▸ Problem to solve:
Reproduce every line of the items below verbatim, with no alterations.

--- begin Dataset ---

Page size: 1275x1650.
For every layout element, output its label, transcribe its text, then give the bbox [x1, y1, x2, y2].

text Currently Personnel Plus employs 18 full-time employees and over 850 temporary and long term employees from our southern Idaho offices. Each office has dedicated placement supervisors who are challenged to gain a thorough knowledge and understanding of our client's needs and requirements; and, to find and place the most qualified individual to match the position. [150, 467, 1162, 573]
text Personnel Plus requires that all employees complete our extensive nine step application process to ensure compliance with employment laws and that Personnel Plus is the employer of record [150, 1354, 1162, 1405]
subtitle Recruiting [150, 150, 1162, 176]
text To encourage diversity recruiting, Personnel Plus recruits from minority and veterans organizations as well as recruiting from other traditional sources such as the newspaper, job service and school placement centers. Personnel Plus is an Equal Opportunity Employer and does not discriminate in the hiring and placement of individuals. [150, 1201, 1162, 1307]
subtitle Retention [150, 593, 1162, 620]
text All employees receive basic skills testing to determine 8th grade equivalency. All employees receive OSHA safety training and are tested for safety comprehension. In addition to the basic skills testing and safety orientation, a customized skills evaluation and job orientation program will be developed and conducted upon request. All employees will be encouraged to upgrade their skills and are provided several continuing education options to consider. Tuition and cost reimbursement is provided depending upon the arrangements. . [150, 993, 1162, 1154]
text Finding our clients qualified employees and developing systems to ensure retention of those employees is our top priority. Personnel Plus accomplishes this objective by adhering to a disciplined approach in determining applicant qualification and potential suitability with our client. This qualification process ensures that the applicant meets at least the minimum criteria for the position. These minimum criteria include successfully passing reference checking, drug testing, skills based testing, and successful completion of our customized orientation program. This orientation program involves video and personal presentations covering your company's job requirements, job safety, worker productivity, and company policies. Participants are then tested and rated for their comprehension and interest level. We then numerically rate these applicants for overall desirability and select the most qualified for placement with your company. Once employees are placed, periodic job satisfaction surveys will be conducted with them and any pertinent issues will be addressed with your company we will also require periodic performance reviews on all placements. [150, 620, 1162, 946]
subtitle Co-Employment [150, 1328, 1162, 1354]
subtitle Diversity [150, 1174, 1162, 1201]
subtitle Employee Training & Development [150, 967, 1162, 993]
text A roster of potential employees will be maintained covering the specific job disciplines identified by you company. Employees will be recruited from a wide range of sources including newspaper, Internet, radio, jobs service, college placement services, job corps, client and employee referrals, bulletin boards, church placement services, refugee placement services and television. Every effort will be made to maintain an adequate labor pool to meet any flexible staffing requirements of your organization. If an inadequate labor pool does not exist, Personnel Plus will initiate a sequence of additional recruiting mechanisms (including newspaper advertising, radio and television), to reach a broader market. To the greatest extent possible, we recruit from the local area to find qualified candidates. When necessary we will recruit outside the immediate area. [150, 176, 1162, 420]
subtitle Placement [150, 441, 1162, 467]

--- end Dataset ---

▸ Full answer:
Page size: 1275x1650.
For every layout element, output its label, transcribe its text, then give the bbox [x1, y1, x2, y2].

text Currently Personnel Plus employs 18 full-time employees and over 850 temporary and long term employees from our southern Idaho offices. Each office has dedicated placement supervisors who are challenged to gain a thorough knowledge and understanding of our client's needs and requirements; and, to find and place the most qualified individual to match the position. [150, 467, 1162, 573]
text Personnel Plus requires that all employees complete our extensive nine step application process to ensure compliance with employment laws and that Personnel Plus is the employer of record [150, 1354, 1162, 1405]
subtitle Recruiting [150, 150, 1162, 176]
text To encourage diversity recruiting, Personnel Plus recruits from minority and veterans organizations as well as recruiting from other traditional sources such as the newspaper, job service and school placement centers. Personnel Plus is an Equal Opportunity Employer and does not discriminate in the hiring and placement of individuals. [150, 1201, 1162, 1307]
subtitle Retention [150, 593, 1162, 620]
text All employees receive basic skills testing to determine 8th grade equivalency. All employees receive OSHA safety training and are tested for safety comprehension. In addition to the basic skills testing and safety orientation, a customized skills evaluation and job orientation program will be developed and conducted upon request. All employees will be encouraged to upgrade their skills and are provided several continuing education options to consider. Tuition and cost reimbursement is provided depending upon the arrangements. . [150, 993, 1162, 1154]
text Finding our clients qualified employees and developing systems to ensure retention of those employees is our top priority. Personnel Plus accomplishes this objective by adhering to a disciplined approach in determining applicant qualification and potential suitability with our client. This qualification process ensures that the applicant meets at least the minimum criteria for the position. These minimum criteria include successfully passing reference checking, drug testing, skills based testing, and successful completion of our customized orientation program. This orientation program involves video and personal presentations covering your company's job requirements, job safety, worker productivity, and company policies. Participants are then tested and rated for their comprehension and interest level. We then numerically rate these applicants for overall desirability and select the most qualified for placement with your company. Once employees are placed, periodic job satisfaction surveys will be conducted with them and any pertinent issues will be addressed with your company we will also require periodic performance reviews on all placements. [150, 620, 1162, 946]
subtitle Co-Employment [150, 1328, 1162, 1354]
subtitle Diversity [150, 1174, 1162, 1201]
subtitle Employee Training & Development [150, 967, 1162, 993]
text A roster of potential employees will be maintained covering the specific job disciplines identified by you company. Employees will be recruited from a wide range of sources including newspaper, Internet, radio, jobs service, college placement services, job corps, client and employee referrals, bulletin boards, church placement services, refugee placement services and television. Every effort will be made to maintain an adequate labor pool to meet any flexible staffing requirements of your organization. If an inadequate labor pool does not exist, Personnel Plus will initiate a sequence of additional recruiting mechanisms (including newspaper advertising, radio and television), to reach a broader market. To the greatest extent possible, we recruit from the local area to find qualified candidates. When necessary we will recruit outside the immediate area. [150, 176, 1162, 420]
subtitle Placement [150, 441, 1162, 467]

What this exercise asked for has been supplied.